A key finding of Mansfield and Collard’s study was that when an analytical shift is made from meanings to practices (e. g. with respect to finances, expressions of commitment and family-making), despite newly married couples’ ideals about equal marriage, their accounts of their day-to-day lives and plans for the future showed ‘clearly that social and economic structures are still highly influential in shaping the worlds of women and men and therefore in shaping the private relationships between husbands and wives’ (1988: 16). Marriages, they noted, were created by the individuals involved in the relationship, but married lives were worked out within the context of the wider society and there was continual interaction between their participants’ images of what marriage should be like, could be like and would probably be like. In portraying their marriages, their interviewees played with different images and interwove morality, idealism and reality (1988: 19). By keeping in mind these insights, our study aimed to move beyond the concern with ‘egalitarian ideals’ that are often of primary interest in studies of same-sex relating, and to explore more thoroughly how such ideals interweave with and/or contradict everyday realities, especially with reference to finances, sexuality, couple and broader commitments.

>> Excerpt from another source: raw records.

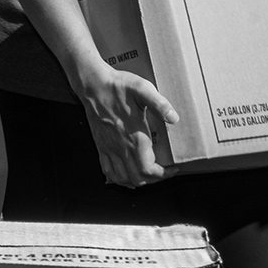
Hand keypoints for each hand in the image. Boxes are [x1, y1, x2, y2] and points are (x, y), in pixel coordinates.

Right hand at [73, 65, 179, 188]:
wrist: (93, 85)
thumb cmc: (117, 86)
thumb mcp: (142, 89)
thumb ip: (159, 103)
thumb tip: (173, 117)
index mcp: (134, 136)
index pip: (148, 169)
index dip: (163, 175)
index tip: (173, 169)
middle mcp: (121, 146)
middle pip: (138, 178)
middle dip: (154, 180)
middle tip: (164, 172)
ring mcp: (109, 148)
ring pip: (123, 178)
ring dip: (137, 181)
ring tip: (148, 175)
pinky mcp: (101, 146)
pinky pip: (108, 171)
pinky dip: (119, 179)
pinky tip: (127, 175)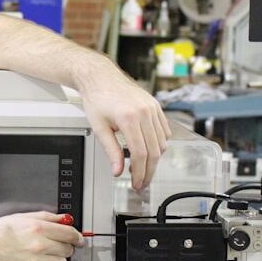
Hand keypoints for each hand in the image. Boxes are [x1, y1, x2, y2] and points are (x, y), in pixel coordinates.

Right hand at [0, 211, 83, 260]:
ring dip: (54, 259)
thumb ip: (45, 217)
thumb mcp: (19, 217)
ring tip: (40, 255)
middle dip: (64, 247)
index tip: (80, 240)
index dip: (78, 237)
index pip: (70, 234)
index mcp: (38, 228)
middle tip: (55, 246)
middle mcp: (40, 246)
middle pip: (68, 250)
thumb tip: (63, 219)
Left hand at [79, 67, 170, 190]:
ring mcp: (153, 108)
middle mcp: (145, 112)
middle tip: (141, 183)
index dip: (139, 172)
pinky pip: (164, 130)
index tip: (135, 183)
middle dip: (149, 171)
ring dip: (155, 159)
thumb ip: (110, 150)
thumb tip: (117, 171)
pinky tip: (150, 151)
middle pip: (154, 151)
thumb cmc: (97, 99)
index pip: (140, 154)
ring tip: (144, 169)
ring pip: (162, 143)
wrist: (100, 77)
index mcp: (129, 118)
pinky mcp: (156, 106)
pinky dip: (160, 144)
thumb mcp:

While Mansfield and Collard argued that the very ordinariness of married life could become a pitfall for those who wish to explore it (1988: 36), we thought that, in contrast, the often assumed ‘exceptionality’ of same-sex relationships could be a similar pitfall. Thus, we attempted to put some critical distance between our own approach to analysis and existing ones (see Chapter 1). By this we mean that we were careful not to simply follow any particular sociological script about same-sex relationships or marriage. Rather, following Plummer (1995), we treated the interview accounts in a pragmatic way as ‘narrative’ truth, asking what work these accounts did in terms of relational selves, relationships themselves and the broader social order. By bringing our findings and analysis into conversation with the findings of previous research, we were then able to identify continuities and differences between contemporary young same-sex ‘married’ couples, previous heterosexual married and non-formalised same-sex relationships. In doing this, we were able to address issues to do with socio-cultural change, but also to identify aspects and areas where existing frames for comprehending same-sex and heterosexual relationships (and the links between them) were less than insightful.